If you don’t care about if the Vec<_> is empty too much, you could use vec![vec![0; width]; height] or vec![vec![0; height]; width]. This will allocate exactly as much space as needed to store all of the items.


#6

Yes, you are right :blush:

I focused on the method Vec::with_capacity(capacity: usize) -> Vec<T> and then jumped to quick conclusions with my example, but obviously every new vector allocation (like the vec![...]) creates a new vector with its own space on heap.

It is probably a good idea to look for some crate for n-dimensional vectors to inspect how they are dealing with the problem if they even allow initial allocation with capacity. They migh quite likely not use standard vectors internally, but rather optimised solution for n-dimensional usecases.

If you know for sure how big the array is, you can use statically sized arrays instead of vectors for it.

If you want to use standard vectors to have the dynamic nature of it present, probably something like the following code could be of help:

let width = 8;
let height = 8;

let mut vec: Vec<Vec<i32>> = Vec::with_capacity(height);

for _ in 0..height {
    vec.push(Vec::with_capacity(width));
}

println!("Vector size = {}", vec.len());
println!("Vector size = {:?}", vec);

EDIT: from 0..width to 0..height


#7

should be 0..height not 0..width in for loop, but yes. Popular n-dimensional vector crates may use quite a bit of unsafe in the name of performance, the most popular ones are nalgebra and ndarray.

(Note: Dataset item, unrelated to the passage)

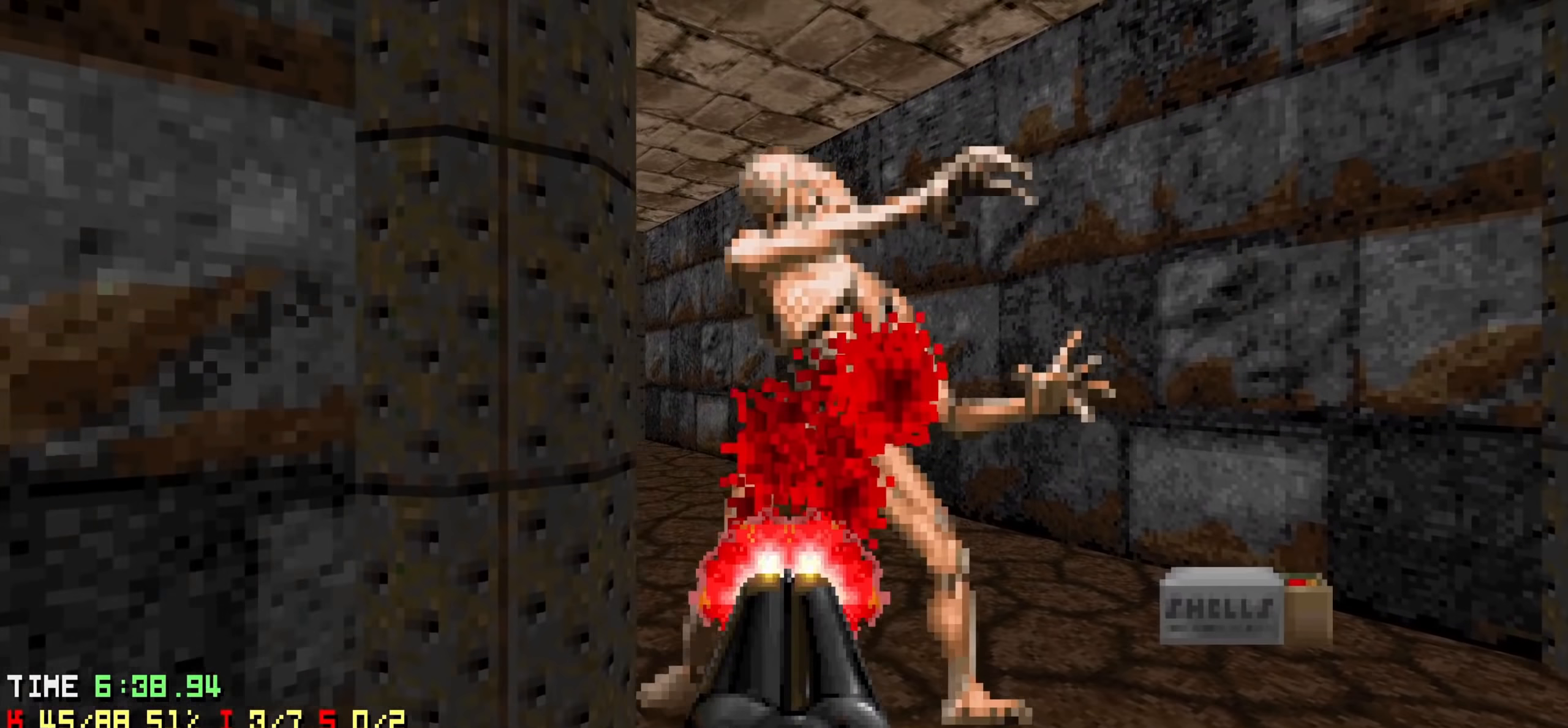
{"keys": [], "events": [[50, "a", "up"], [50, "s", "up"], [100, "d", "down"], [233, "d", "up"]]}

https://crates.io/crates/nalgebra
https://crates.io/crates/ndarray


#8

How about this:

let mut vec: Vec<Vec<i32>> = std::iter::repeat(Vec::with_capacity(width)).take(height).collect();

#9

That clones an empty Vec, giving a Vec with capacity 0, so doesn’t do what was requested: https://play.rust-lang.org/?version=stable&mode=debug&edition=2018&gist=2c84e939a61c3e47495c018e76b36535


#10

…am I the only one who thinks there should be a way to pre-allocate an empty nested vector?


#11

Do the same thing using repeat_with instead of repeat.

Honest opinion? Yes. If you’re worried about performance of allocations, you shouldn’t be using a nested vector.

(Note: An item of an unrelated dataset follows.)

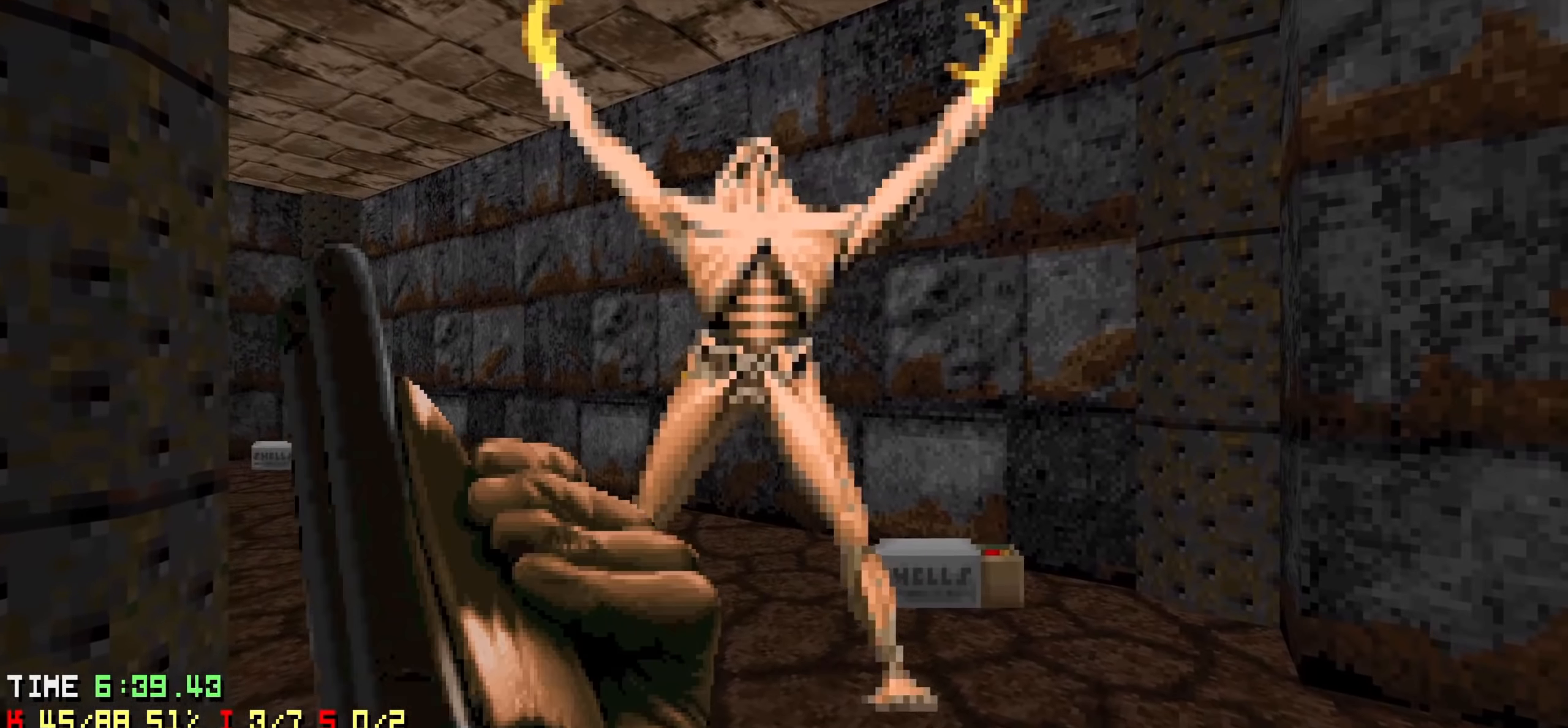
{"keys": [], "events": [[67, "a", "down"], [117, "a", "up"], [350, "d", "down"], [450, "d", "up"]]}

There are exceptions to this rule, but for those, repeat_with should be enough.


#12

Please let me know what I should use, without using an external crate, thanks.


#13

If you’re that worried about performance, I doubt there is much you can do without an external library or handrolling a wrapper around a flat Vec<T>. Feel free to try anyways and benchmark it, but I suspect the difference will be peanuts.

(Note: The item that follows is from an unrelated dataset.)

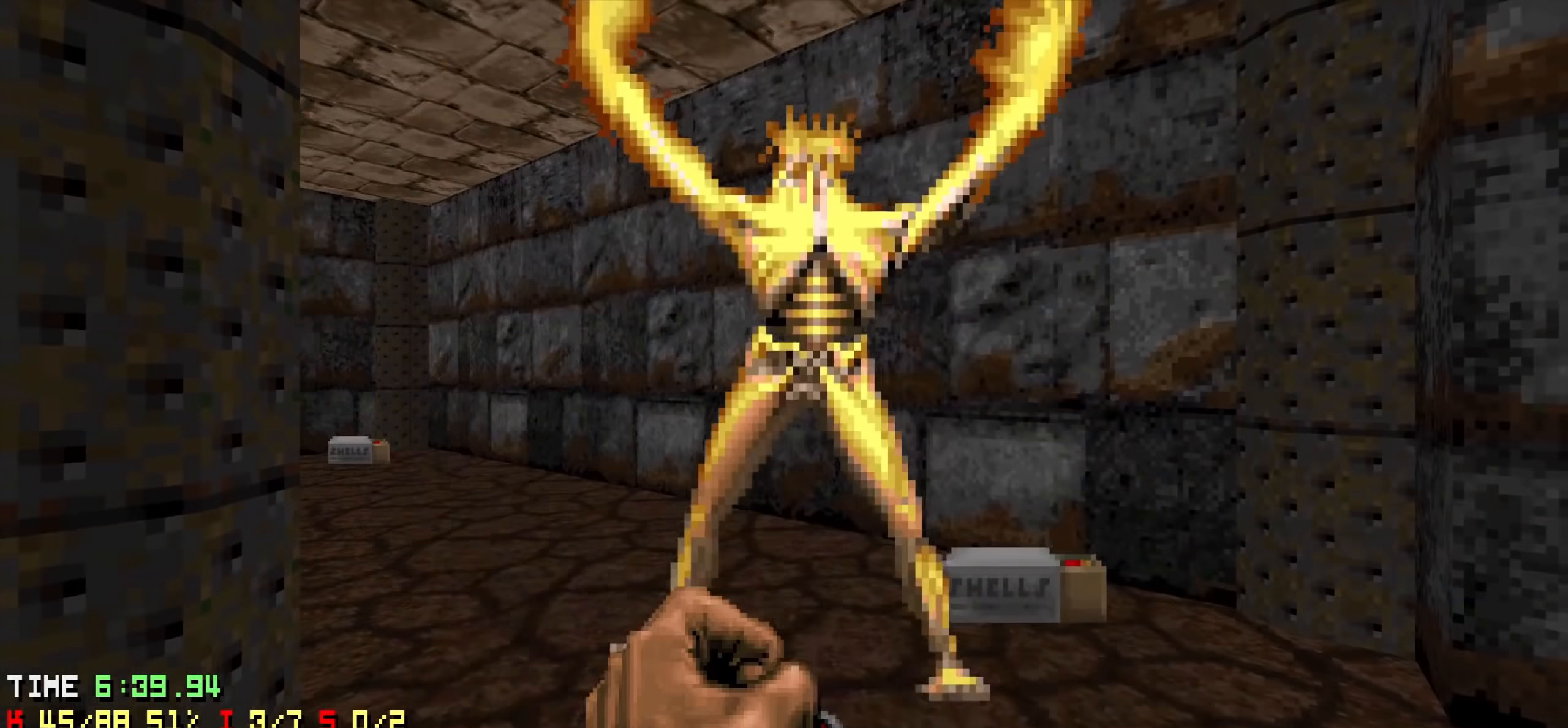
{"keys": [], "events": [[133, "d", "down"], [167, "w", "down"], [217, "d", "up"], [217, "w", "up"]]}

I have opted to handroll small types like this for private use in a number of projects; any given project usually only needs a very small subset of the API that such a type is capable of providing.

If you must use Vec<Vec<_>>, the preferred method is to use collect to produce each inner vector, rather than pushing elements to them. If done on Iterators of known size (i.e. you don’t use e.g. filter or flat_map), the resulting vectors will be preallocated to the right size on creation. Barring that, you can use repeat_with.